Task inputs:

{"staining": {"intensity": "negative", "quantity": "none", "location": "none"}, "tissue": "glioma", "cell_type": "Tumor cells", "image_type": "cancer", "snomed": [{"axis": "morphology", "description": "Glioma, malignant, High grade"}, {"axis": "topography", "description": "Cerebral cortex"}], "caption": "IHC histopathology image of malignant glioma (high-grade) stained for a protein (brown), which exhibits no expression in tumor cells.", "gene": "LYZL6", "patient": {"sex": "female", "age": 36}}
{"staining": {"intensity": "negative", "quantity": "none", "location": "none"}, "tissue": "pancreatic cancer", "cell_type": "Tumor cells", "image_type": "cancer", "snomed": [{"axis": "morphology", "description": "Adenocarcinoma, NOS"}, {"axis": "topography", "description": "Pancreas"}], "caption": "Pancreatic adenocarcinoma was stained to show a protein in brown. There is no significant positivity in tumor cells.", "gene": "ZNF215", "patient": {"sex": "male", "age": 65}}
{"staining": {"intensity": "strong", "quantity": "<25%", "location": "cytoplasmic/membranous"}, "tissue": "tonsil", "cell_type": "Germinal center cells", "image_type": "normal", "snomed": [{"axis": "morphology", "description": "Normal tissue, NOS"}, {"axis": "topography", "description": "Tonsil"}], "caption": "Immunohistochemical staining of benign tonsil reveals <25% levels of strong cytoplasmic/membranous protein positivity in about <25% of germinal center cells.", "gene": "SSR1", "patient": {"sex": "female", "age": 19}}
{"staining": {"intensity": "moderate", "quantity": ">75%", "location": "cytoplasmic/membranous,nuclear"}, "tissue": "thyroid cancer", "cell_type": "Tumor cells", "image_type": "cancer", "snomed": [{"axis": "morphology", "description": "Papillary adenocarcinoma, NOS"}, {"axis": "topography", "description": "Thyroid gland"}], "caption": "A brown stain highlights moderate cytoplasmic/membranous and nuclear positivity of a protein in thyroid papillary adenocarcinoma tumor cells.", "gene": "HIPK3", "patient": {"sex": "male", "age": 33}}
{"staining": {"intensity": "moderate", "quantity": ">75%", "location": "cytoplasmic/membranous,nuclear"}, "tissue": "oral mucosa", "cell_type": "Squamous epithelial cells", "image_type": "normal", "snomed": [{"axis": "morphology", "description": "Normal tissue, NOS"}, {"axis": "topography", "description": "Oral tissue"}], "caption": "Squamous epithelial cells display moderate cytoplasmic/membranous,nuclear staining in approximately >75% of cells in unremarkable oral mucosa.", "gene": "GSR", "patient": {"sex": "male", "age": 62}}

Task goal:
The material above must be output in full. Keep every word as it is.

Completed exercise:
{"staining": {"intensity": "negative", "quantity": "none", "location": "none"}, "tissue": "glioma", "cell_type": "Tumor cells", "image_type": "cancer", "snomed": [{"axis": "morphology", "description": "Glioma, malignant, High grade"}, {"axis": "topography", "description": "Cerebral cortex"}], "caption": "IHC histopathology image of malignant glioma (high-grade) stained for a protein (brown), which exhibits no expression in tumor cells.", "gene": "LYZL6", "patient": {"sex": "female", "age": 36}}
{"staining": {"intensity": "negative", "quantity": "none", "location": "none"}, "tissue": "pancreatic cancer", "cell_type": "Tumor cells", "image_type": "cancer", "snomed": [{"axis": "morphology", "description": "Adenocarcinoma, NOS"}, {"axis": "topography", "description": "Pancreas"}], "caption": "Pancreatic adenocarcinoma was stained to show a protein in brown. There is no significant positivity in tumor cells.", "gene": "ZNF215", "patient": {"sex": "male", "age": 65}}
{"staining": {"intensity": "strong", "quantity": "<25%", "location": "cytoplasmic/membranous"}, "tissue": "tonsil", "cell_type": "Germinal center cells", "image_type": "normal", "snomed": [{"axis": "morphology", "description": "Normal tissue, NOS"}, {"axis": "topography", "description": "Tonsil"}], "caption": "Immunohistochemical staining of benign tonsil reveals <25% levels of strong cytoplasmic/membranous protein positivity in about <25% of germinal center cells.", "gene": "SSR1", "patient": {"sex": "female", "age": 19}}
{"staining": {"intensity": "moderate", "quantity": ">75%", "location": "cytoplasmic/membranous,nuclear"}, "tissue": "thyroid cancer", "cell_type": "Tumor cells", "image_type": "cancer", "snomed": [{"axis": "morphology", "description": "Papillary adenocarcinoma, NOS"}, {"axis": "topography", "description": "Thyroid gland"}], "caption": "A brown stain highlights moderate cytoplasmic/membranous and nuclear positivity of a protein in thyroid papillary adenocarcinoma tumor cells.", "gene": "HIPK3", "patient": {"sex": "male", "age": 33}}
{"staining": {"intensity": "moderate", "quantity": ">75%", "location": "cytoplasmic/membranous,nuclear"}, "tissue": "oral mucosa", "cell_type": "Squamous epithelial cells", "image_type": "normal", "snomed": [{"axis": "morphology", "description": "Normal tissue, NOS"}, {"axis": "topography", "description": "Oral tissue"}], "caption": "Squamous epithelial cells display moderate cytoplasmic/membranous,nuclear staining in approximately >75% of cells in unremarkable oral mucosa.", "gene": "GSR", "patient": {"sex": "male", "age": 62}}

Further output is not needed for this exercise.